Nathalie Vacaresse, Canada
Sunnybrook Research Institute Biological SciencesAuthor Of 1 Presentation
FOCUSED ULTRASOUND MEDIATES NON-INVASIVE GENE DELIVERY TO BRAIN AREAS RELEVANT TO ALZHEIMER’S AND PARKINSON’S DISEASES
Abstract
Aims
We aim to develop a gene therapy platform for the non-invasive delivery of transgenes efficiently targeting pathologies in brain areas affected by Alzheimer’s and Parkinson’s diseases. Therapies based on recombinant proteins, such as antibodies, have shown promises for the treatment of neurodegenerative disorders. To overcome the blood-brain barrier, current delivery strategies require repeated injections of proteins at high dosage. Gene therapy holds the potential of a one-time administration, resulting in the long-term expression of recombinant proteins for sustained therapeutic effects.

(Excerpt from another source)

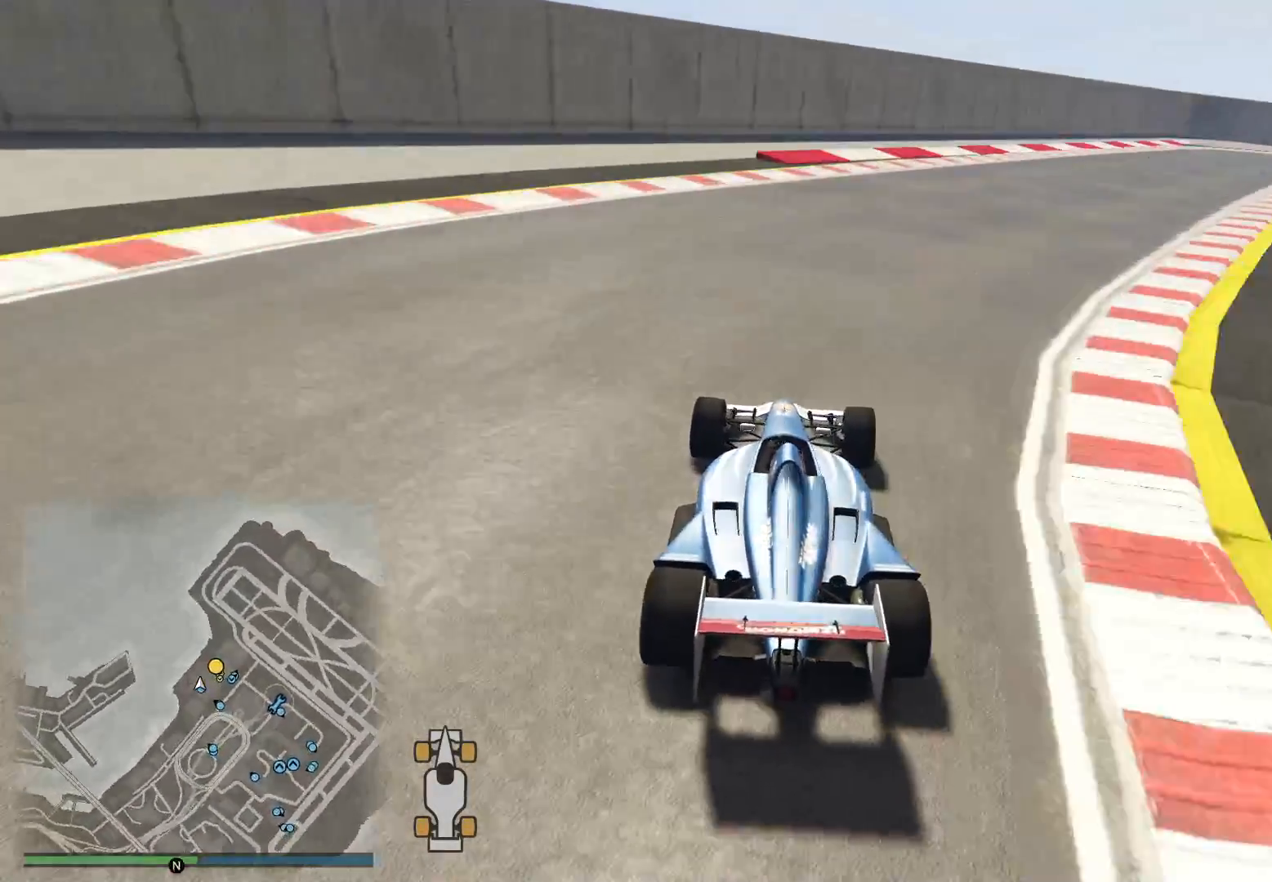
{"buttons": ["R2"], "left_stick": "right", "right_stick": "down-right", "events": [[100, "left_stick", "center"], [183, "left_stick", "right"]]}
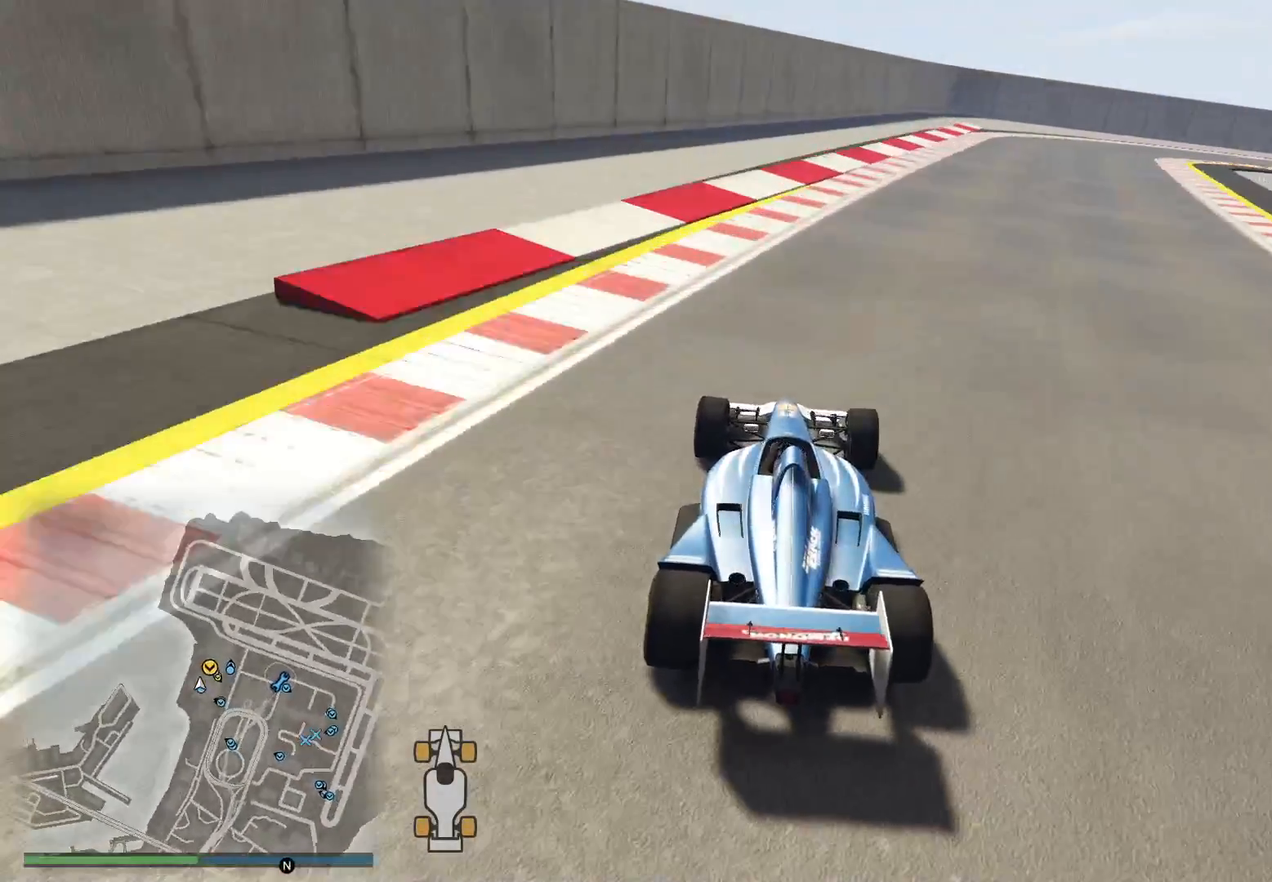
{"buttons": ["R2"], "left_stick": "center", "right_stick": "down-right", "events": [[117, "left_stick", "center"], [317, "left_stick", "right"], [417, "left_stick", "center"]]}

The safe, low-dose, and non-invasive delivery to the brain of a gene carrier, such as adeno-associated virus (AAV), still represents an unmet need in the field of gene therapy.
Methods
We use focused ultrasound and intravenously injected microbubbles to temporarily increase the permeability of the blood-brain barrier and deliver intravenous AAVs non-invasively to the brain.
Results
AAVs of different serotypes were delivered to the hippocampus, cortex, striatum and other brain regions relevant to neurodegenerative disorders. We established the impact of ultrasound parameters, promoters, and AAV capsids on AAV delivery to specific cell types, to restricted–or to large and diffuse–brain areas.
Conclusions
This systematic and thorough investigation of the use of focused ultrasound and microbubbles for delivery of intravenous AAVs to the brain provides the foundation of a gene therapy platform. This approach can be tailored for cell-type specificity and the required volume of brain area(s) to be treated, thereby enabling efficient delivery of therapeutic genes were they are most needed in cases of Alzheimer’s and Parkinson’s diseases.